TEMPO.CO, Jakarta - Cornelis Lay dikukuhkan menjadi Guru Besar Fakultas Ilmu Sosial dan Politik Universitas Gadjah Mada atau UGM, Rabu, 6 Februari 2019. Dalam pidatonya yang berjudul Jalan Ketiga Peran Intelektual : Konvergensi Kekuasaan san Kemanusiaan, Cornelis menyinggung soal banyaknya pejabat yang gagap dan kemaruk atau serakah saat menempati jabatan tinggi.
“Begitu banyak pelaku politik tergagap menerima kekuasaan dan berakhir dengan perilaku membelakangi akal sehat, menampakkan diri sebagai manusia kemaruk yang gila hormat,” kata Cornelis Lay saat berpidato pada pengukuhan Guru Besar di Balai Senat UGM, Rabu, 6 Februari 2019.
Ia masih menyinggung banyak pejabat begitu mudah tersinggung saat diundang dan tidak menempati tempat duduk yang dianggap mewakili derajatnya. Ada juga yang bingung mengatur penampilan. Ada yang perlu mendeklarasikan kehadiran secara rutin di jalanan dengan pengawalan dan suara nguing-nguing voorijder. Bahkan ada yang menjaga jarak dengan sahabat masa lalu dengan protokoler yang panjang.
“Ada yang mendemonstrasikan kepemilikan kekuasaan dengan kawin lagi atau memiliki ‘peliharaan’ dan masih banyak perangai lainnya,” kata Cornelis.
Pada fase lain, para pelaku politik yang sudah menempati jabatan tinggi gagal melewati jebakan. Yaitu penyalahgunaan kekuasaan yang membuat imparsialitas, sebagai properti khas dari institusi dan jabatan publik, kehilangan jejaknya, bertukar wajah menjadi institusi dan jabatan partisan. Bahkan tidak jarang merosot menjadi properti keluarga dan individual pemegang kekuasaan.
“Saya menyaksikan cukup banyak pelaku politik yang gugur di fase ini,” kata Cornelis Lay.
Pengukuhan Cornelis Lay sebagai Guru Besar ini dihadiri beberapa menteri kabinet kerja.
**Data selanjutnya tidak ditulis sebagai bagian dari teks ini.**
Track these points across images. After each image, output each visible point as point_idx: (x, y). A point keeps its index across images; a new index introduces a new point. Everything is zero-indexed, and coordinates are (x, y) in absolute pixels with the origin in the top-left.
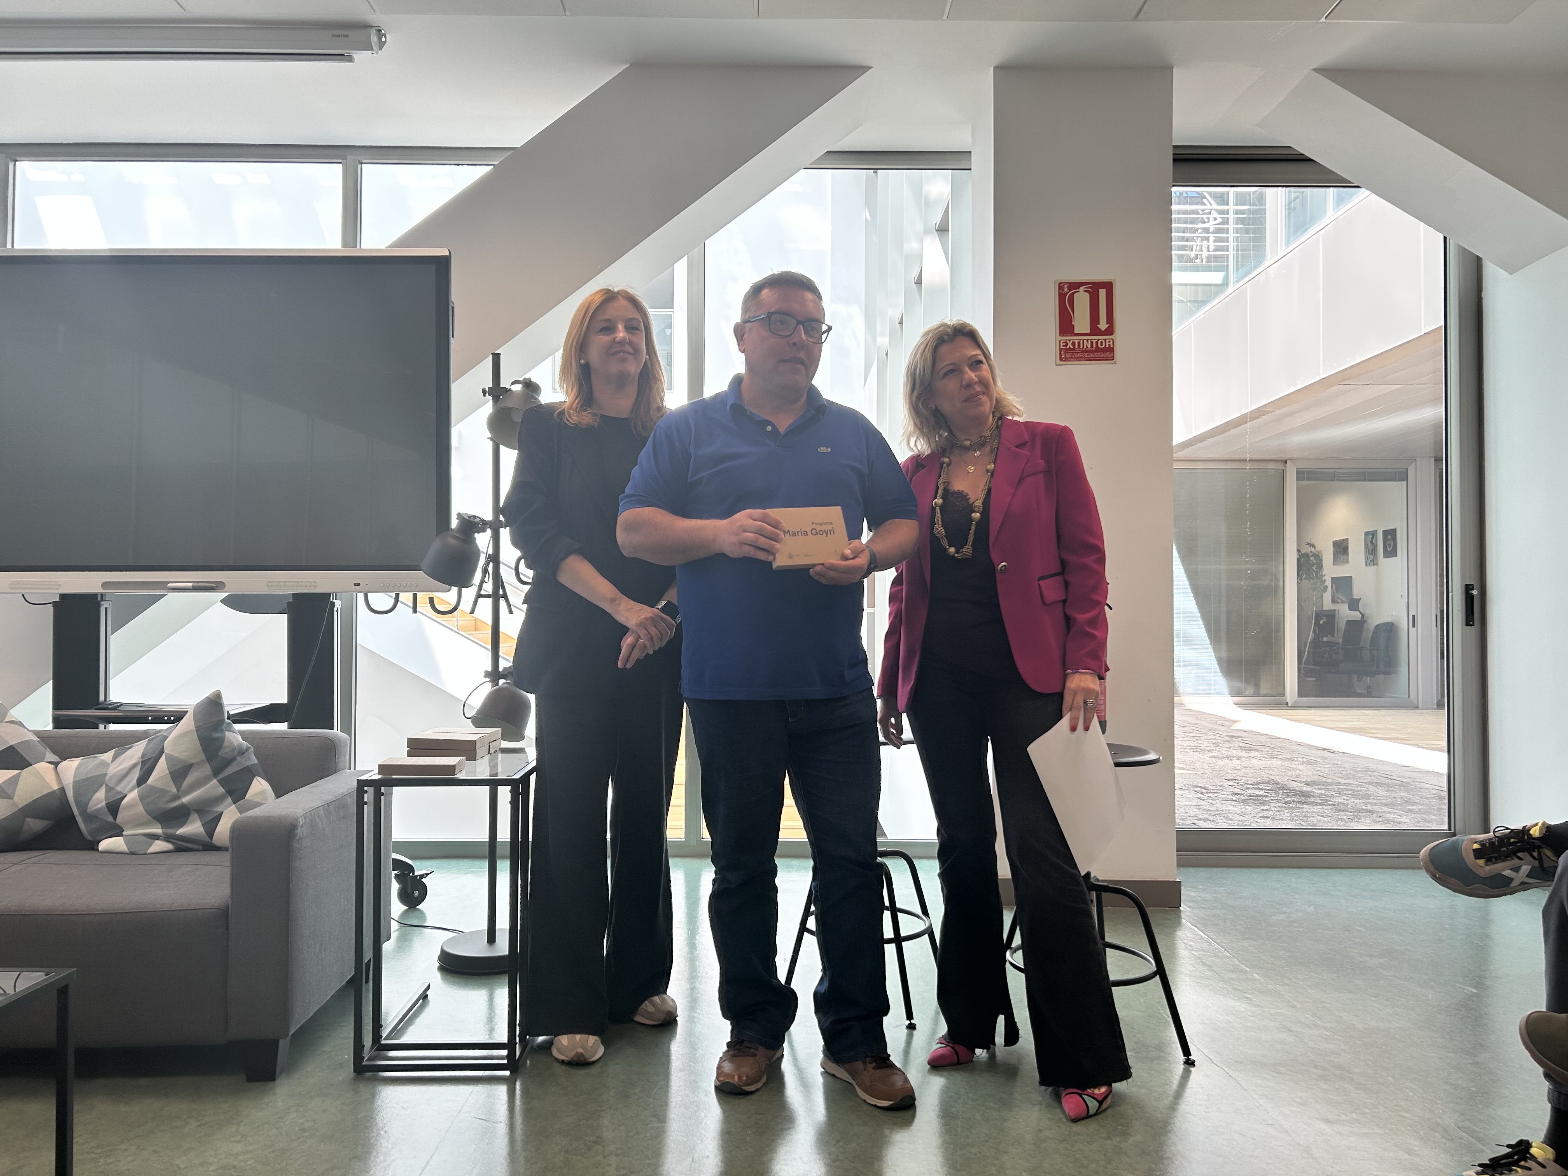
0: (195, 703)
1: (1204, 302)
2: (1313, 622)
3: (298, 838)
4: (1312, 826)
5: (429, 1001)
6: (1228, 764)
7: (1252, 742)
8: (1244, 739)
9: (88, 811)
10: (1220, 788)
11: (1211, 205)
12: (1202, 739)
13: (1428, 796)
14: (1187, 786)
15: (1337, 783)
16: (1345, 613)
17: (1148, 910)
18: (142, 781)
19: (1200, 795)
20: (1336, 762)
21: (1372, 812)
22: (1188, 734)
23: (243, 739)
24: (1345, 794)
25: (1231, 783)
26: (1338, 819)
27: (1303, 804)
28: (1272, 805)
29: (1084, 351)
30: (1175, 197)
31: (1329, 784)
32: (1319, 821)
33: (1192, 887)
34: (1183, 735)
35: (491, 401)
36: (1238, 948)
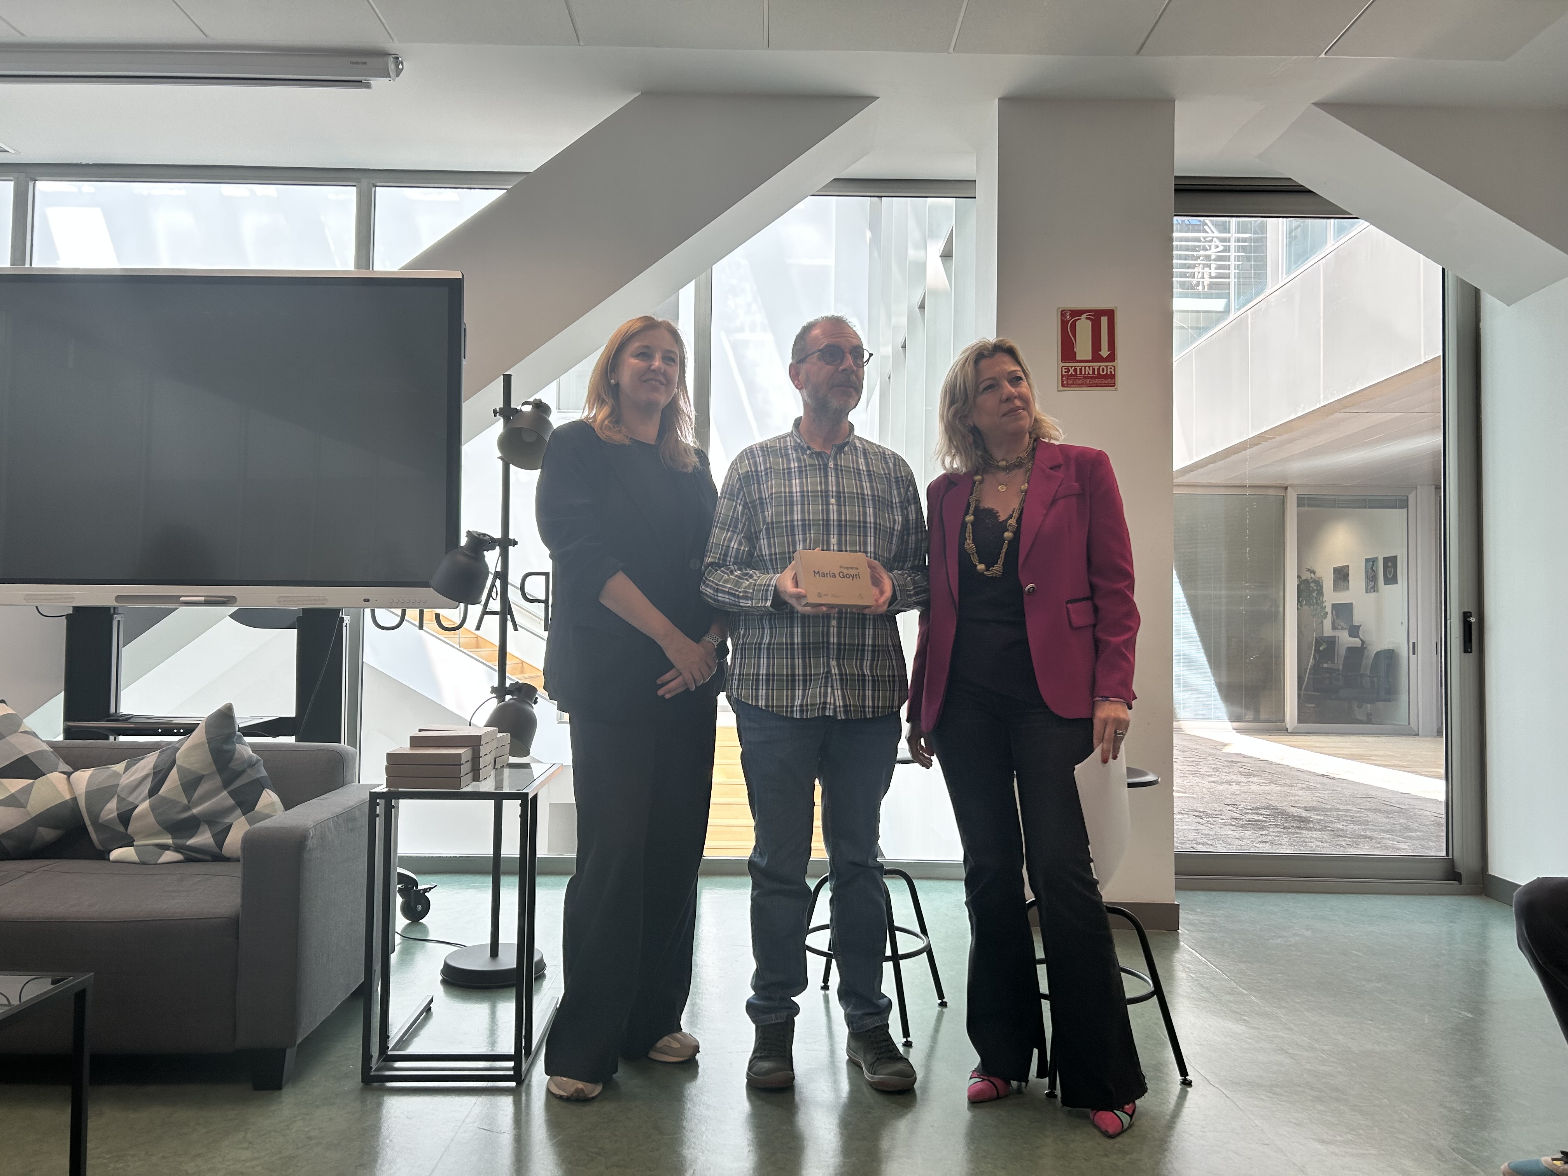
0: (206, 716)
1: (1206, 329)
2: (1313, 648)
3: (308, 849)
4: (1311, 851)
5: (432, 1014)
6: (1227, 789)
7: (1251, 767)
8: (1244, 764)
9: (100, 821)
10: (1219, 813)
11: (1213, 232)
12: (1201, 764)
13: (1427, 823)
14: (1186, 810)
15: (1336, 809)
16: (1345, 639)
17: (1147, 932)
18: (153, 791)
19: (1199, 820)
20: (1335, 788)
21: (1371, 838)
22: (1187, 759)
23: (253, 751)
24: (1344, 820)
25: (1230, 808)
26: (1337, 845)
27: (1302, 829)
28: (1271, 830)
29: (1084, 378)
30: (1177, 224)
31: (1328, 810)
32: (1319, 846)
33: (1191, 911)
34: (1182, 759)
35: (502, 419)
36: (1236, 971)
Mereka yang datang antara lain Menteri Dalam Negeri Tjahjo Kumolo, Menteri Luar Negeri Retno Marsudi, Menteri Sekretaris Negara Pratikno, dan Menteri Perhubungan Budi Karya Sumadi.
Wakil Menteri ESDM Arcandra Tahar juga ikut hadir. Beberapa politikus PDIP seperti Sekjen PDIP Hasto Kristiyanto juga hadir. Cornelis Lay selama ini dikenal sebagai salah satu penasehat politik di PDIP.
Menurut dia, ilmu politik dan pemerintah kini membeku di satu titik waktu dengan orde baru (Orba) sebagai simpul referensi utamanya. Ilmu politik dan pemerintahan mengalami stagnasi dan secara pasti mulai tunduk pada hukum spiral involusi-terminologi yang diperkenalkan oleh Geertz (1963) yang membuatnya kehilangan relevansi dan orientasi dasarnya sebagai ilmu pengetahuan untuk kemanusiaan.
“Akibatnya, ilmu-ilmu sosial terutama ilmu politik dan pemerintahan semakin kehilangan kredibilitas dan kapasitas obyektif untuk menuntun ilmu-ilmu yang secara disiplin betul-betul steril dari kemasyarakatan, tetapi memiliki dampak luas, mendalam dan permanen ketika diproyeksikan ke dalam masyarakat. Karenanya, ia membutuhkan kehadiran ilmu-ilmu sosial sebagai pelita kecil yang memberikan penerangan,” kata dia.